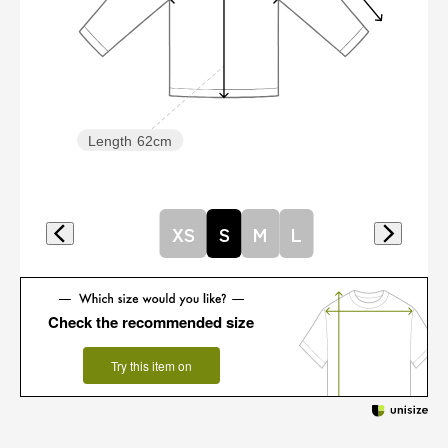
Length
62cm
XS
S
M
L
Check the recommended size
Try this item on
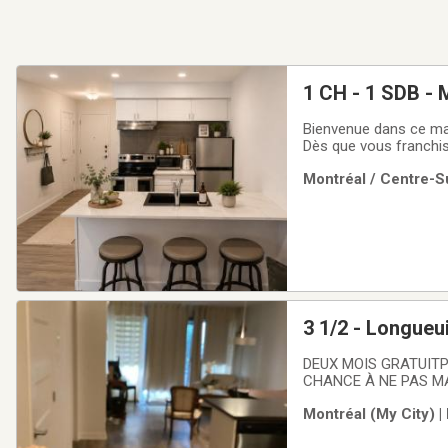
1 CH - 1 SDB - 
Bienvenue dans ce mag
Dès que vous franchis
détail a été soigneus
Montréal / Centre-Su
distingue par son desi
DEUX MOIS GRATUITP
CHANCE À NE PAS MA
retour d’appels dans 
Montréal (My City) |
Longueuil. Parc à cot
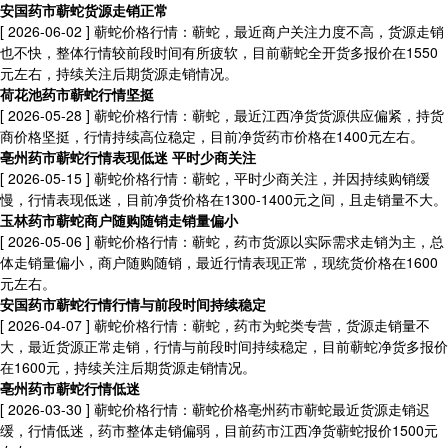
安国药市蕲蛇货源走销正常
[ 2026-06-02 ]
蕲蛇价格行情：蕲蛇，最近商户关注力度不高，货源走销
也不快，整体行情较前段时间有所疲软，目前蕲蛇全开货多报价在1550
元左右，持续关注后期货源走销情况。
荷花池药市蕲蛇行情坚挺
[ 2026-05-28 ]
蕲蛇价格行情：蕲蛇，最近江西净货货源供应偏紧，持货
商价格坚挺，行情持续高位稳定，目前净货药市价格在1400元左右。
亳州药市蕲蛇行情表现低迷 平时少商关注
[ 2026-05-15 ]
蕲蛇价格行情：蕲蛇，平时少商关注，并因持续购销缓
慢，行情表现低迷，目前净货价格在1300-1400元之间，且走销量不大。
玉林药市蕲蛇商户随购随销走销量偏小
[ 2026-05-06 ]
蕲蛇价格行情：蕲蛇，药市货源以实际需求走销为主，总
体走销量偏小，商户随购随销，最近行情表现正常，现统货价格在1600
元左右。
安国药市蕲蛇行情行情与前段时间持续稳定
[ 2026-04-07 ]
蕲蛇价格行情：蕲蛇，药市为蛇类专营，货源走销量不
大，最近货源正常走销，行情与前段时间持续稳定，目前蕲蛇净货多报价
在1600元，持续关注后期货源走销情况。
亳州药市蕲蛇行情低迷
[ 2026-03-30 ]
蕲蛇价格行情：蕲蛇价格亳州药市蕲蛇最近货源走销迟
缓，行情低迷，药市整体走销偏弱，目前药市江西净货蕲蛇报价1500元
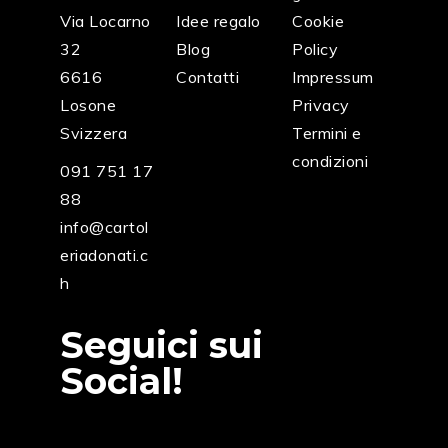
Via Locarno
Idee regalo
Cookie
32
Blog
Policy
6616
Contatti
Impressum
Losone
Privacy
Svizzera
Termini e
condizioni
091 751 17
88
info@cartol
eriadonati.c
h
Seguici sui
Social!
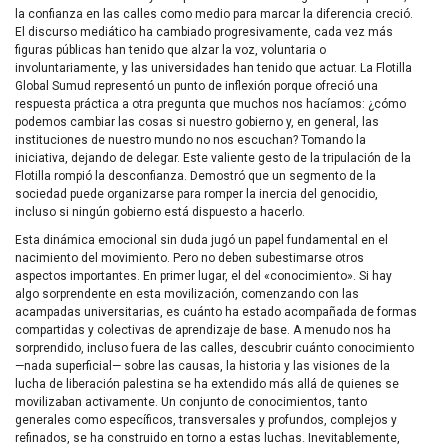
la confianza en las calles como medio para marcar la diferencia creció.
El discurso mediático ha cambiado progresivamente, cada vez más
figuras públicas han tenido que alzar la voz, voluntaria o
involuntariamente, y las universidades han tenido que actuar. La Flotilla
Global Sumud representó un punto de inflexión porque ofreció una
respuesta práctica a otra pregunta que muchos nos hacíamos: ¿cómo
podemos cambiar las cosas si nuestro gobierno y, en general, las
instituciones de nuestro mundo no nos escuchan? Tomando la
iniciativa, dejando de delegar. Este valiente gesto de la tripulación de la
Flotilla rompió la desconfianza. Demostró que un segmento de la
sociedad puede organizarse para romper la inercia del genocidio,
incluso si ningún gobierno está dispuesto a hacerlo.
Esta dinámica emocional sin duda jugó un papel fundamental en el
nacimiento del movimiento. Pero no deben subestimarse otros
aspectos importantes. En primer lugar, el del «conocimiento». Si hay
algo sorprendente en esta movilización, comenzando con las
acampadas universitarias, es cuánto ha estado acompañada de formas
compartidas y colectivas de aprendizaje de base. A menudo nos ha
sorprendido, incluso fuera de las calles, descubrir cuánto conocimiento
—nada superficial— sobre las causas, la historia y las visiones de la
lucha de liberación palestina se ha extendido más allá de quienes se
movilizaban activamente. Un conjunto de conocimientos, tanto
generales como específicos, transversales y profundos, complejos y
refinados, se ha construido en torno a estas luchas. Inevitablemente,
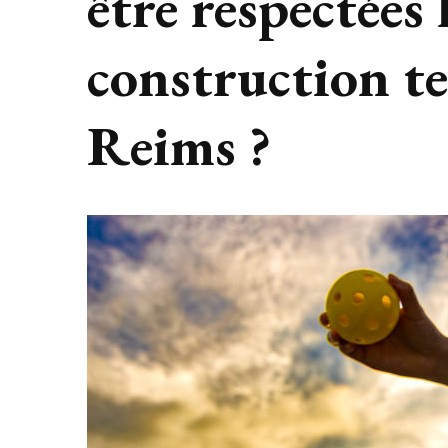
être respectées 
construction te
Reims ?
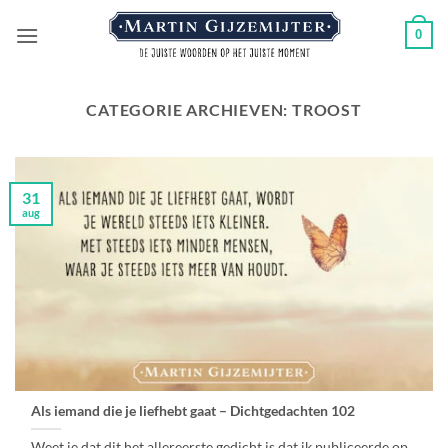
Ga
0
naar
inhoud
CATEGORIE ARCHIEVEN:
TROOST
31
aug
Als iemand die je liefhebt gaat – Dichtgedachten 102
Weet je dat dit het allereerste gedicht is dat ik publiceerde op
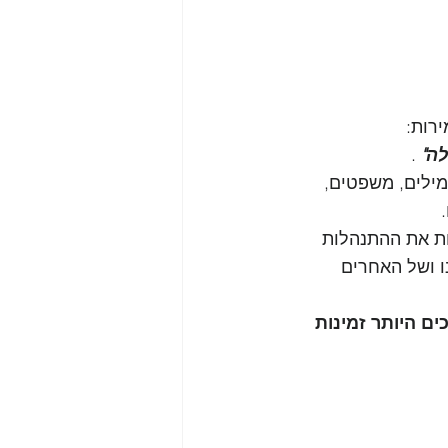
ות:   
לה" 
.
מילים, משפטים, 
 
ות את ההתנהלות 
ו ושל האחרים 
ם היותר זמינות 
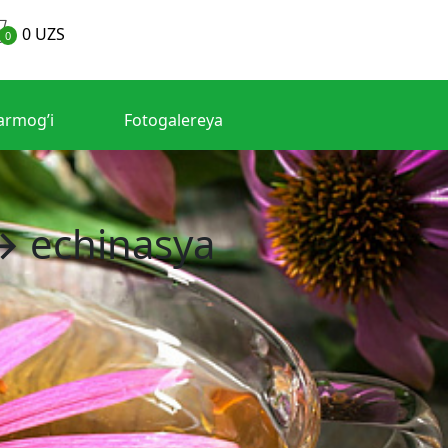
0
UZS
0
armog’i
Fotogalereya
 echinasya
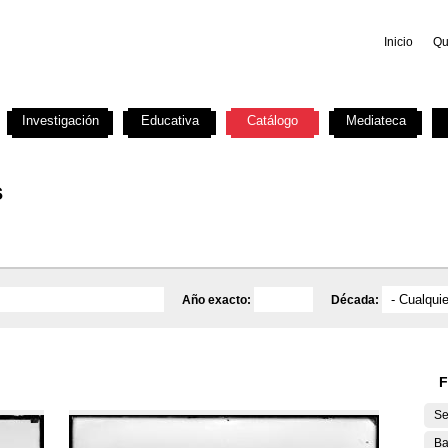
Inicio
Qu
Investigación
Educativa
Catálogo
Mediateca
s
Año exacto:
Década:
F
Se
Ba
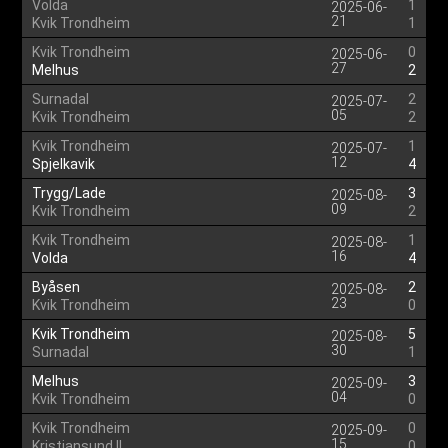
Volda
1
2025-06-
21
Kvik Trondheim
1
Kvik Trondheim
0
2025-06-
27
Melhus
2
Surnadal
2
2025-07-
05
Kvik Trondheim
2
Kvik Trondheim
1
2025-07-
12
Spjelkavik
4
Trygg/Lade
3
2025-08-
09
Kvik Trondheim
2
Kvik Trondheim
1
2025-08-
16
Volda
4
Byåsen
2
2025-08-
23
Kvik Trondheim
0
Kvik Trondheim
5
2025-08-
30
Surnadal
1
Melhus
3
2025-09-
04
Kvik Trondheim
0
Kvik Trondheim
0
2025-09-
15
Kristiansund II
0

About this task
Copy the material from the line containing "Via Locarno" through the line containing "ם היותר זמינות", keeping every line as it stands and leaving out the picture markers.

Response
Via Locarno
Idee regalo
Cookie
32
Blog
Policy
6616
Contatti
Impressum
Losone
Privacy
Svizzera
Termini e
condizioni
091 751 17
88
info@cartol
eriadonati.c
h
Seguici sui
Social!
la confianza en las calles como medio para marcar la diferencia creció.
El discurso mediático ha cambiado progresivamente, cada vez más
figuras públicas han tenido que alzar la voz, voluntaria o
involuntariamente, y las universidades han tenido que actuar. La Flotilla
Global Sumud representó un punto de inflexión porque ofreció una
respuesta práctica a otra pregunta que muchos nos hacíamos: ¿cómo
podemos cambiar las cosas si nuestro gobierno y, en general, las
instituciones de nuestro mundo no nos escuchan? Tomando la
iniciativa, dejando de delegar. Este valiente gesto de la tripulación de la
Flotilla rompió la desconfianza. Demostró que un segmento de la
sociedad puede organizarse para romper la inercia del genocidio,
incluso si ningún gobierno está dispuesto a hacerlo.
Esta dinámica emocional sin duda jugó un papel fundamental en el
nacimiento del movimiento. Pero no deben subestimarse otros
aspectos importantes. En primer lugar, el del «conocimiento». Si hay
algo sorprendente en esta movilización, comenzando con las
acampadas universitarias, es cuánto ha estado acompañada de formas
compartidas y colectivas de aprendizaje de base. A menudo nos ha
sorprendido, incluso fuera de las calles, descubrir cuánto conocimiento
—nada superficial— sobre las causas, la historia y las visiones de la
lucha de liberación palestina se ha extendido más allá de quienes se
movilizaban activamente. Un conjunto de conocimientos, tanto
generales como específicos, transversales y profundos, complejos y
refinados, se ha construido en torno a estas luchas. Inevitablemente,
être respectées 
construction te
Reims ?
Ga
0
naar
inhoud
CATEGORIE ARCHIEVEN:
TROOST
31
aug
Als iemand die je liefhebt gaat – Dichtgedachten 102
Weet je dat dit het allereerste gedicht is dat ik publiceerde op
ות:   
לה" 
.
מילים, משפטים, 
 
ות את ההתנהלות 
ו ושל האחרים 
ם היותר זמינות 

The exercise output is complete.